Coincidently, later that week, someone else talked with me about this church, observing that they did marvellous social outreach and community work, especially among young people; and not only those within the church, but also in the wider neighbourhood. Commendable, but also a further symptom. For, although I have always been involved in community action from my local church base, I have also noted that churches adopting this missional stance, frequently fall into the trap of de-emphasising the need for correct Doctrine.

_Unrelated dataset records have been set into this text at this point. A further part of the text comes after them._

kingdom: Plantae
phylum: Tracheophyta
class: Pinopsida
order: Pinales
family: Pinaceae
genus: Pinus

Doubtless, we need a corrective against dry orthodoxy, a re-balancing in favour of orthopraxis, the requirement that we live out our faith, in solidarity with the poor, and excluded. Too often, especially the Evangelical Churches, have actually been guilty of further ostracising those whom society has already marginalised.

And then, I heard that they had also recognised Same-Sex Marriage. Several high-profile leaders, from the New Churches, had also apparently joined the Church, another sign of the rapid theological shift occurring among Evangelicals, in order to fit in with the zeitgeist

But truth is of a piece, indivisible. What we change in one part of our beliefs will always affect another aspect. Ethics and Doctrine are inseparably connected, indeed they are listed as such in Scripture (1 Ti. 1.9-10). We are in the midst of a theological slide, and we must be vigilant.